» **Trecho selecionado**
■ ■ ■

Mais um caso de hantavirose foi confirmado em Santa Catarina. O agricultor Marcelo Abatti, de 22 anos, da cidade de Treze Tílias, na região meio-oeste, está internado há cerca de duas semanas na Unidade de Tratamento Intensivo do Hospital de Joaçaba, e apesar de estar com o quadro clínico estável, ainda não há previsão de alta. Técnicos da Vigilância Sanitária já inspecionaram a propriedade onde ele mora com a família e estão alertando os agricultores vizinhos sobre os cuidados para evitar a contaminação. Desde o ano 2000, já foram registrados 38 casos da doença em Santa Catarina, com seis mortes.

A hantavirose é transmitida pelo contato com as fezes ou urina do rato silvestre, ao respirar o ar infectado, ou através da mordida do roedor. Os sintomas são febre, dores de cabeça e no corpo, tosse seca, náuseas, vômitos e diarréia. A doença ocorre com maior freqüência na área rural, onde os alimentos são armazenados em paióis, o que atrai os ratos. A orientação é manter o terreno limpo, deixar o lixo dentro de latões fechados, e colocar a comida a pelo menos 50 centímetros do chão, além de a pessoa procurar imediatamente um médico ao sentir os sintomas.

■ ■ ■

» **Amostra de dados**

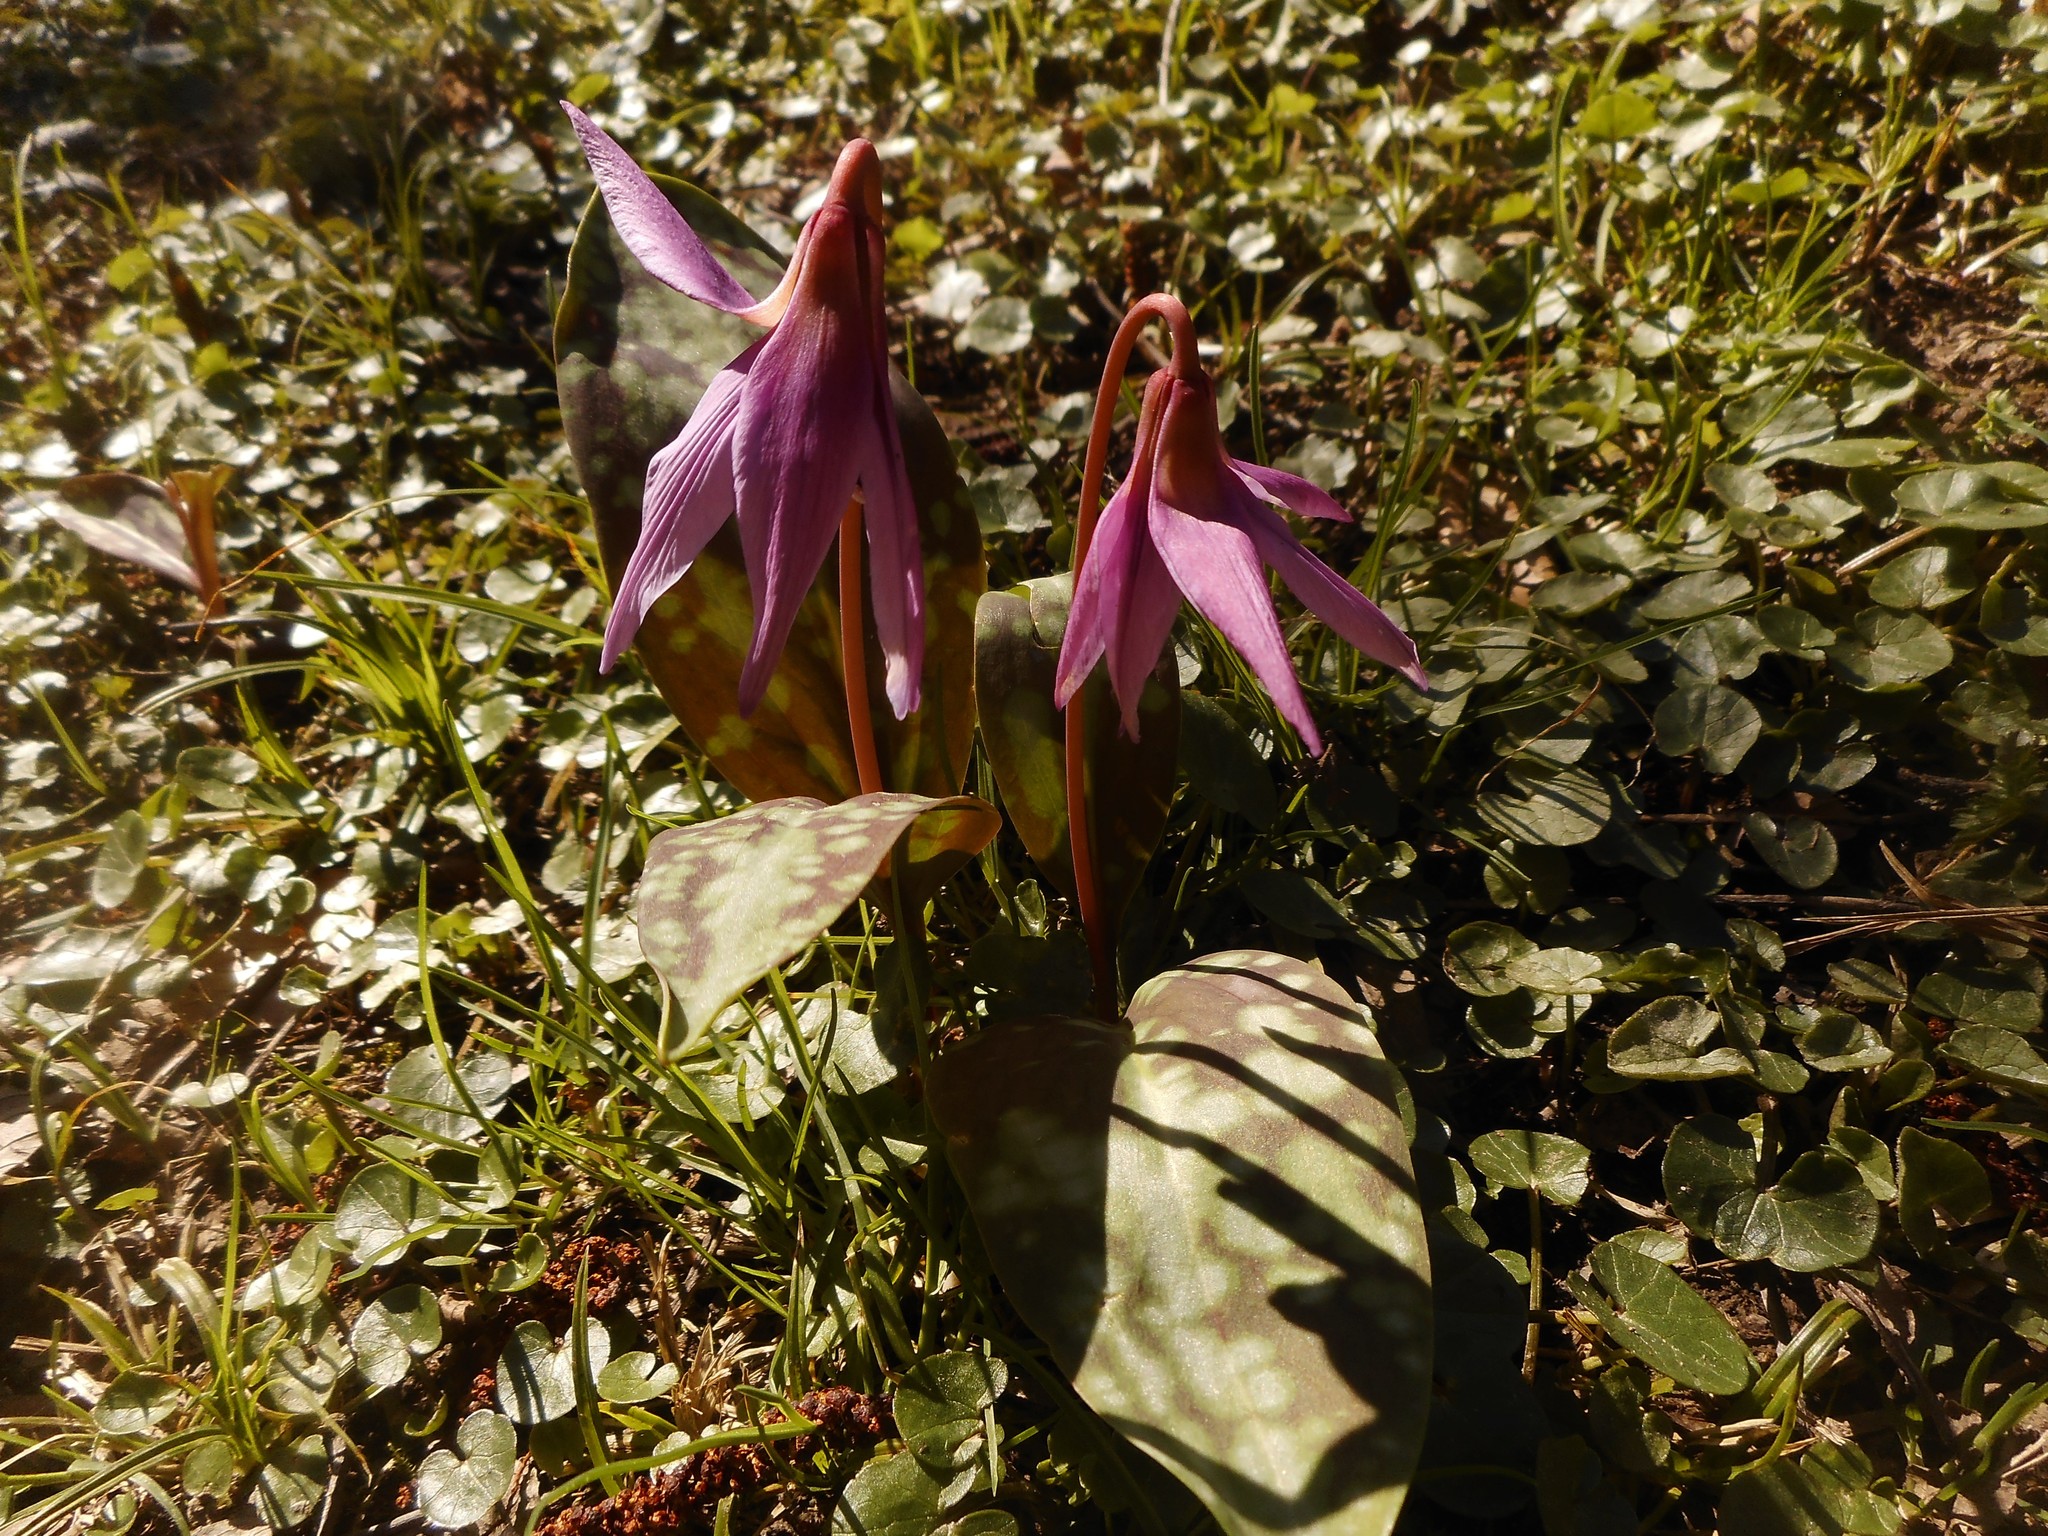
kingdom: Plantae
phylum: Tracheophyta
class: Liliopsida
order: Liliales
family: Liliaceae
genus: Erythronium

■ ■ ■

Extraia do texto sobre a hantavirose a passagem que começa em "A hantavirose é" e vai até "sentir os sintomas.", com estas palavras incluídas. Os dados não têm nenhuma relação com o texto.

A hantavirose é transmitida pelo contato com as fezes ou urina do rato silvestre, ao respirar o ar infectado, ou através da mordida do roedor. Os sintomas são febre, dores de cabeça e no corpo, tosse seca, náuseas, vômitos e diarréia. A doença ocorre com maior freqüência na área rural, onde os alimentos são armazenados em paióis, o que atrai os ratos. A orientação é manter o terreno limpo, deixar o lixo dentro de latões fechados, e colocar a comida a pelo menos 50 centímetros do chão, além de a pessoa procurar imediatamente um médico ao sentir os sintomas.